» EXERCISE GOAL
Repeat verbatim, and only, the lines of the data below, beginning at the line that contains "left knee: (141, 741, 18)" and stopping after the line that contains "right hip: (259, 621, -4)".

» RECORDS FOR THE EXERCISE

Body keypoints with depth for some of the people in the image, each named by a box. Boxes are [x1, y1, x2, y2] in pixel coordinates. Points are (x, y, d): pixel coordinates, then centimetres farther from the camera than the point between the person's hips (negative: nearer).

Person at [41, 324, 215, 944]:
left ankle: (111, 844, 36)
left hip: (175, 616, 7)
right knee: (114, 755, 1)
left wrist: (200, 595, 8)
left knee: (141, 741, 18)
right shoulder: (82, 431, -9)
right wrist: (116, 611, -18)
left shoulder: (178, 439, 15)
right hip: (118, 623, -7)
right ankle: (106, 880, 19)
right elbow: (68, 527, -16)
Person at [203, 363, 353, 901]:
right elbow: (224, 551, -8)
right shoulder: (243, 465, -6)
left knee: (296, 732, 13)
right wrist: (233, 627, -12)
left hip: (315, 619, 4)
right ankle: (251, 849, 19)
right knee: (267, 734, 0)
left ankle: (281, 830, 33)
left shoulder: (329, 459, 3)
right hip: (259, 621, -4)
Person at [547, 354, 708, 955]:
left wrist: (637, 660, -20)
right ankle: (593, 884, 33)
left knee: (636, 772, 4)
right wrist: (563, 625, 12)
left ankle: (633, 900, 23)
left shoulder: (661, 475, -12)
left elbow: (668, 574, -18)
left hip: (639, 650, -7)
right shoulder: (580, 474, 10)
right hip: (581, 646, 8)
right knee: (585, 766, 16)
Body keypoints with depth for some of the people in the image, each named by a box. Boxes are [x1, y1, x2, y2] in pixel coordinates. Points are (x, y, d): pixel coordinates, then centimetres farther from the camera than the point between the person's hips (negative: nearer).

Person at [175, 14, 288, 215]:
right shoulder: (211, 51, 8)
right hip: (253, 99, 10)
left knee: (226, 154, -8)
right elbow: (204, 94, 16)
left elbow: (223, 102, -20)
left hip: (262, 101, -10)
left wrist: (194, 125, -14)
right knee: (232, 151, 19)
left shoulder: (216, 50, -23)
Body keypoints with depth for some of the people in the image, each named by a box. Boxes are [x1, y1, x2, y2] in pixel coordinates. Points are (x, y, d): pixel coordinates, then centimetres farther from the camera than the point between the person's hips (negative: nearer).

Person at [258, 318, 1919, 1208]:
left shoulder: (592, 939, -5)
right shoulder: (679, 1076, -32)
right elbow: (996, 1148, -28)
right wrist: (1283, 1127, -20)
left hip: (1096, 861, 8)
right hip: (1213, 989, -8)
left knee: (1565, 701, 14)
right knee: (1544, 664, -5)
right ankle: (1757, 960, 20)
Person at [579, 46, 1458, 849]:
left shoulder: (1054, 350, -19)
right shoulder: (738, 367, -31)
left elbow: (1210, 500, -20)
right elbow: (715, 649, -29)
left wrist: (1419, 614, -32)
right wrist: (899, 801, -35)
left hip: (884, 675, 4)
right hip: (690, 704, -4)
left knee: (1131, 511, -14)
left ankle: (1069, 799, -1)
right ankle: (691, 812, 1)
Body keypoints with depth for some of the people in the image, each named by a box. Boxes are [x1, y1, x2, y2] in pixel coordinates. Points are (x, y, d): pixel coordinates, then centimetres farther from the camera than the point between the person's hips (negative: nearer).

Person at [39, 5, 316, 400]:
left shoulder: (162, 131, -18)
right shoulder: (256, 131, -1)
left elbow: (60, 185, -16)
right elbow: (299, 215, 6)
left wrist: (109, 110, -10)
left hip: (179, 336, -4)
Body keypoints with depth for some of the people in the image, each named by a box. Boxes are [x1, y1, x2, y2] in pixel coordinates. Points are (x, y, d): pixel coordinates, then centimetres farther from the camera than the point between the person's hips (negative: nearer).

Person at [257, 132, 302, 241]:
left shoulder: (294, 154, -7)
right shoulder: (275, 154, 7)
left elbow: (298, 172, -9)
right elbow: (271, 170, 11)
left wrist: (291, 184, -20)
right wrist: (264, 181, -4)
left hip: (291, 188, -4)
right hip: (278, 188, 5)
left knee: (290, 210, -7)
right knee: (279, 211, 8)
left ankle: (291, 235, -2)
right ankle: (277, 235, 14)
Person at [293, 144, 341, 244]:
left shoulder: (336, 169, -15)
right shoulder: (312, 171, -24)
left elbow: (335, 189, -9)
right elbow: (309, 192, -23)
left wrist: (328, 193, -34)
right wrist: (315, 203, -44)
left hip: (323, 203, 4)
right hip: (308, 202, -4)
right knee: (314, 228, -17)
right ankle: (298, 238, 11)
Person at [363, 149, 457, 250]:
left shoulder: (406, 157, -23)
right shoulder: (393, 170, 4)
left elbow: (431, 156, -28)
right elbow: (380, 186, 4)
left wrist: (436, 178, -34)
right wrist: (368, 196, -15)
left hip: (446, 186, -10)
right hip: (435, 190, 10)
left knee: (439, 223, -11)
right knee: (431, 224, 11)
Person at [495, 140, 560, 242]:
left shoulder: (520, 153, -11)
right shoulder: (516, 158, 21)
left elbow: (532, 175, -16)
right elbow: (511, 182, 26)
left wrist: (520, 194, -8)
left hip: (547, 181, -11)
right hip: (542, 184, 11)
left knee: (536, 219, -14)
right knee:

» RESPONSE AREA
left knee: (141, 741, 18)
right shoulder: (82, 431, -9)
right wrist: (116, 611, -18)
left shoulder: (178, 439, 15)
right hip: (118, 623, -7)
right ankle: (106, 880, 19)
right elbow: (68, 527, -16)
Person at [203, 363, 353, 901]:
right elbow: (224, 551, -8)
right shoulder: (243, 465, -6)
left knee: (296, 732, 13)
right wrist: (233, 627, -12)
left hip: (315, 619, 4)
right ankle: (251, 849, 19)
right knee: (267, 734, 0)
left ankle: (281, 830, 33)
left shoulder: (329, 459, 3)
right hip: (259, 621, -4)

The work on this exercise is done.